Albert Cammermeyer (27 December 1838 – 18 February 1893) was a Norwegian bookseller and publisher. He was a pioneer in Norwegian publishing and founder of Alb. Cammermeyers bokhandel og forlag (now Cappelen Damm).

==Biography==
Frederik Albert Cammermeyer was born in Innvik Municipality (now Stryn Municipality), in Sogn og Fjordane county, Norway. He started at the bookstore os Harald Lyche in Drammen (1854) and went to work for Jacob Dybwad in Christiania in 1862. He opened his own bookstore in 1867, later expanding into book publishing as well. In 1869, his enterprise became a supplier to the Parliamentary library. He chaired the Norwegian Booksellers Association from 1886 to 1891.

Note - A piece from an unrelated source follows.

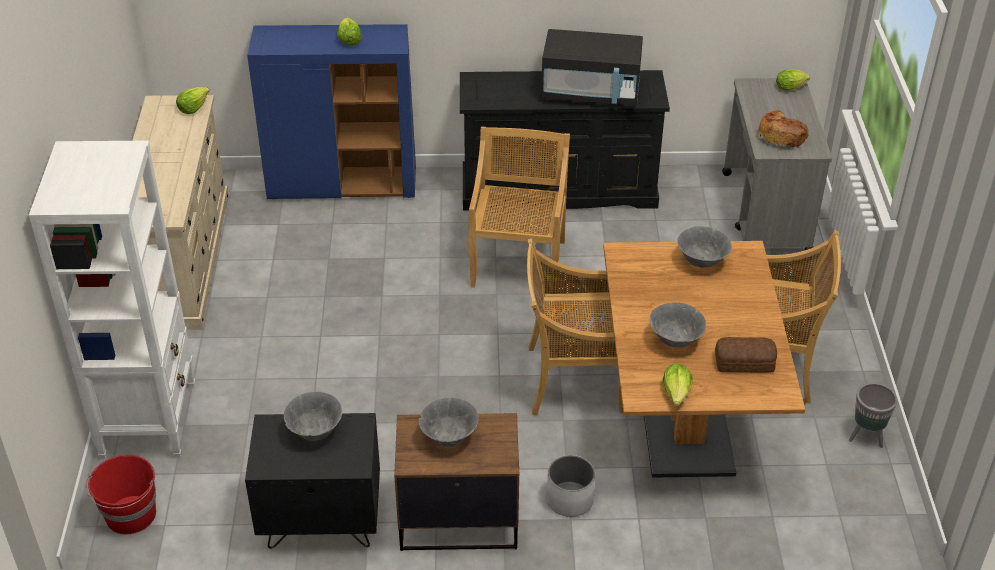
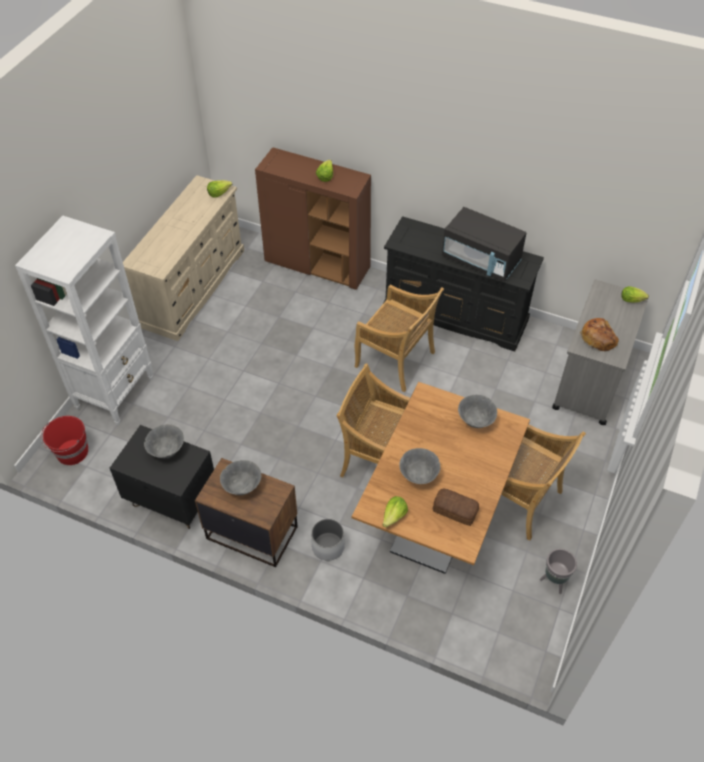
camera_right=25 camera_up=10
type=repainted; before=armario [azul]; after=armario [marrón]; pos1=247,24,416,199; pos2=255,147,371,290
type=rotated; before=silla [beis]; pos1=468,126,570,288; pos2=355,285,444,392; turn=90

He succeeded Magnus Feilberg, who had been one of the founders of the Association in 1851. After he became ill, he handed over bookstores to three of his employees in 1888. The bookstore and publishing house were sold in separate transactions to three of Cammermeyer's associates between 1888 and 1890. The publishing house was taken over by Lars Swanström in 1890. In 1965, the bookstore Cammermeyer founded was merged into the Norwegian bookstore chain owned by Johan Grundt Tanum.

Today, the publishing enterprise founded by Albert Cammermeyer is a wholly owned subsidiary of the Norwegian publishing company Cappelen Damm, which was formed when the publishers JW Cappelen Publishing Co. and NW Damm & Søn AS in 2007.